Professeur à l'Université de Sherbrooke, Gilles Vandal est lui aussi un spécialiste des États-Unis. Titulaire d'un doctorat en histoire américaine, il a été récipiendaire de la bourse Fulbright.
Gilles Vandal rappelle que Barack Obama n'est pas un réaliste au sens classique du terme : «Inspiré des grands principes du réalisme chrétien développés par Reinhold Niebuhr dans les années 50, il a développé une vision morale du monde qui l'amène à distinguer les conflits nécessaires et inévitables de ceux qui le sont par choix».
À Oslo, dans son discours de réception du prix Nobel, Barack Obama avait évoqué le principe de la «guerre juste et justifiée» pour dire que la recherche de la paix peut passer par la guerre : «Dire que la guerre est parfois nécessaire n'est pas un appel au cynisme. C'est la reconnaissance de l'histoire».
Donc, la guerre en Afghanistan était une guerre de nécessité.
Dans ce livre assez pointu, Gilles Vandal analyse la redéfinition de la politique américaine en Afghanistan et la mise en place d'une stratégie de sortie. Il s'arrête aussi sur les conséquences du limogeage du général McKiernan, la mission du général McChrystal et ses échecs ultimes.
Le grand jeu
Sur un registre plus classique, Jacques Portes croit que la réélection de Barack Obama n'est pas gagnée d'avance. C'est le titre de son essai, Obama, vers un deuxième mandat?, publié chez Colin.
Dans cet ouvrage de 192 pages, le professeur d'histoire de l'Amérique du Nord à l'Université de Paris-Vincennes constate que «la conjoncture économique est difficile» et que Barack Obama «n'est pas parvenu à incarner l'espoir qu'il avait représenté».
L'universitaire français, qui est aussi un fin connaisseur des relations entre le Québec et la France, attribue cet échec à la volonté de compromis de Barack Obama et à «son respect de l'adversaire républicain, même quand celui-ci ne cherche qu'à provoquer sa perte».

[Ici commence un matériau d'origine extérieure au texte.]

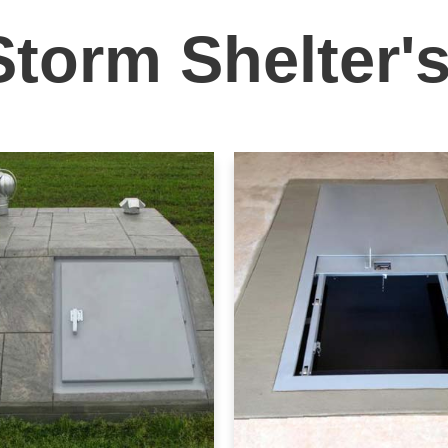
Storm Shelter'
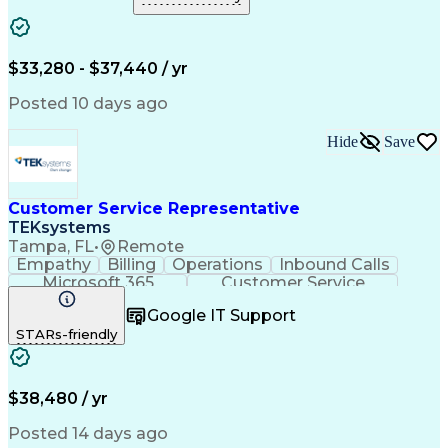
Business Valuation
Organizational Skills
Full Stack Development
Call Center Experience
Artificial Intelligence
Business Transformation
Verbal Communication Skills
$33,280 - $37,440 / yr
Customer Complaint Resolution
Customer Relationship Management
Posted 10 days ago
Hide
Save
Customer Service Representative
TEKsystems
Tampa, FL
•
Remote
Empathy
Billing
Operations
Inbound Calls
Microsoft 365
Customer Service
Spanish Language
Customer Support
Google IT Support
Office Equipment
Business Valuation
STARs-friendly
Full Stack Development
Call Center Experience
Artificial Intelligence
Business Transformation
$38,480 / yr
Posted 14 days ago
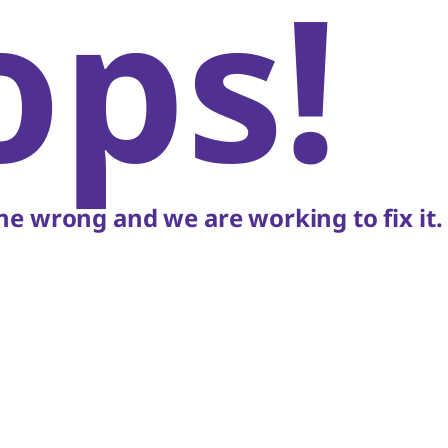
ops!
e wrong and we are working to fix it.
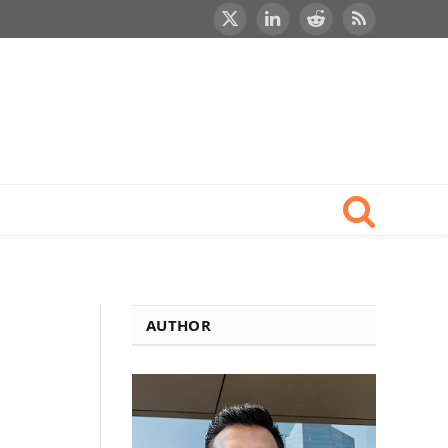
X
LinkedIn
Reddit
RSS
(Twitter)
AUTHOR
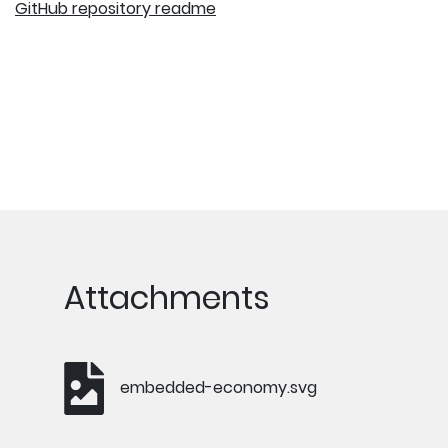
GitHub repository readme
Attachments
embedded-economy.svg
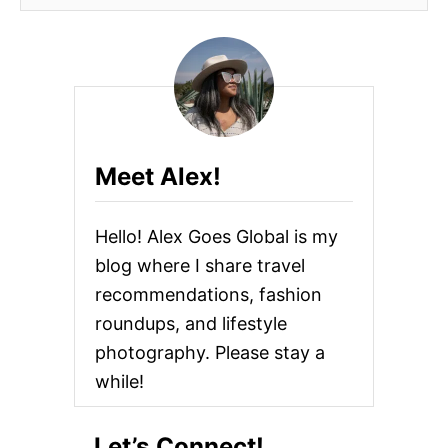
Meet Alex!
Hello! Alex Goes Global is my
blog where I share travel
recommendations, fashion
roundups, and lifestyle
photography. Please stay a
while!
Let’s Connect!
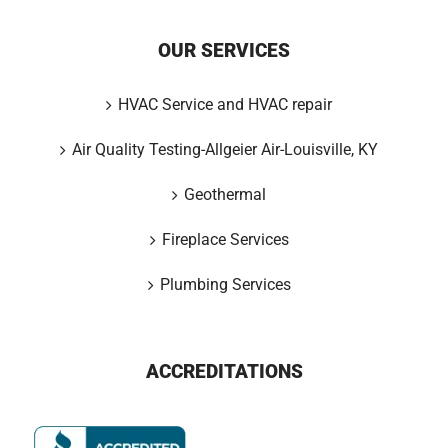
OUR SERVICES
HVAC Service and HVAC repair
Air Quality Testing-Allgeier Air-Louisville, KY
Geothermal
Fireplace Services
Plumbing Services
ACCREDITATIONS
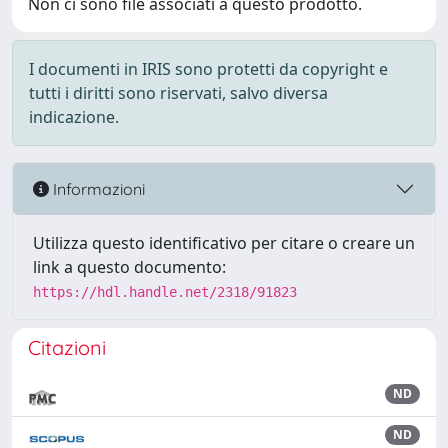
Non ci sono file associati a questo prodotto.
I documenti in IRIS sono protetti da copyright e
tutti i diritti sono riservati, salvo diversa
indicazione.
Informazioni
Utilizza questo identificativo per citare o creare un
link a questo documento:
https://hdl.handle.net/2318/91823
Citazioni
ND
ND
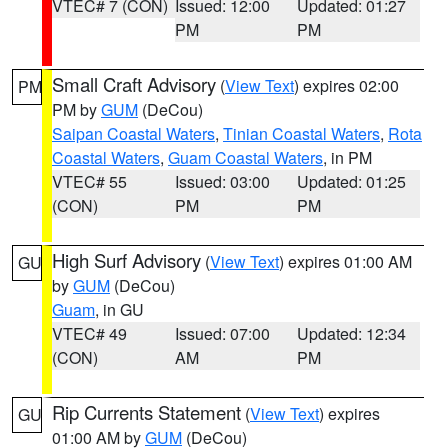
VTEC# 7 (CON)
Issued: 12:00
Updated: 01:27
PM
PM
Small Craft Advisory
(
View Text
) expires 02:00
PM
PM by
GUM
(DeCou)
Saipan Coastal Waters
,
Tinian Coastal Waters
,
Rota
Coastal Waters
,
Guam Coastal Waters
, in PM
VTEC# 55
Issued: 03:00
Updated: 01:25
(CON)
PM
PM
High Surf Advisory
(
View Text
) expires 01:00 AM
GU
by
GUM
(DeCou)
Guam
, in GU
VTEC# 49
Issued: 07:00
Updated: 12:34
(CON)
AM
PM
Rip Currents Statement
(
View Text
) expires
GU
01:00 AM by
GUM
(DeCou)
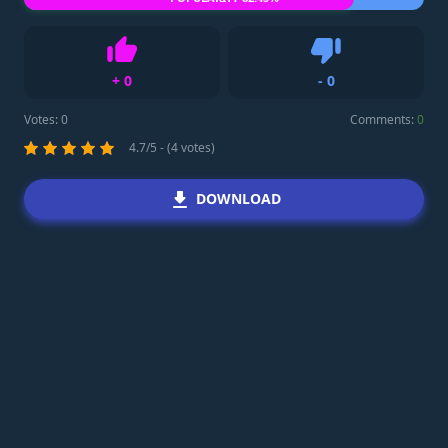
+
0
-
0
Like
Dislike
Votes:
0
Comments:
0
4.7/5 - (4 votes)
DOWNLOAD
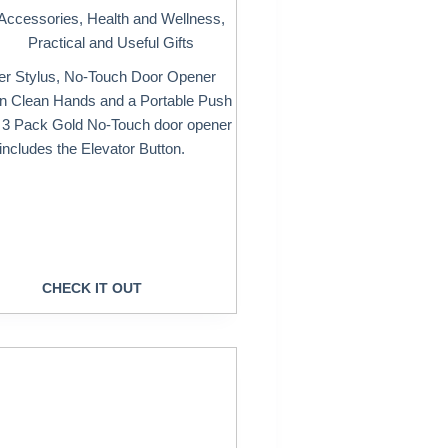
Accessories
,
Health and Wellness
,
Practical and Useful Gifts
er Stylus, No-Touch Door Opener
in Clean Hands and a Portable Push
A 3 Pack Gold No-Touch door opener
includes the Elevator Button.
CHECK IT OUT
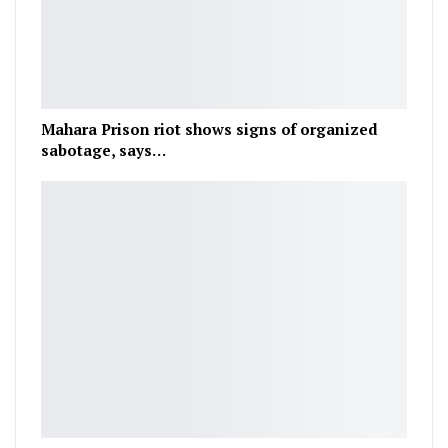
Mahara Prison riot shows signs of organized
sabotage, says…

Il précise encore : «Il a déçu beaucoup d'électeurs qui l'avaient suivi. Il a tenu nombre de ses promesses et remporté des succès internationaux, mais ces réalisations ne pèsent pas assez lourd par rapport à ces doutes grandissants.»
Et d'ajouter : «Il faudra à Barack Obama une puissante détermination, une solide organisation pour mobiliser les électeurs et sortir le grand jeu pour effectuer un second mandat».
Une idéologie dure
En complément de programme, Haine froide de Nicole Morgan. Dans ce texte de 264 pages publié au Seuil, le professeur de philosophie au Collège militaire royal du Canada à Kingston dénonce l'émergence du Tea Party.
À son point de vue, le Tea Party n'est pas un mouvement populiste où se côtoient intégristes religieux, athées agitant la Constitution américaine, jeunes sans emploi, retraités ruinés par la crise et nostalgiques d'une Amérique toute-puissante, mais un véritable mouvement révolutionnaire qui réclame un changement radical de pouvoir qu'il veut faire passer du secteur public au secteur privé :
«Comme les idéologies dures, elle véhicule des émotions fortes qui puisent dans l'inconscient collectif, haine et peur en tête, punitions à l'appui, intégrismes en sus. La haine la sous-tend, le chiffre l'aseptise, l'incompétence la qualifie.»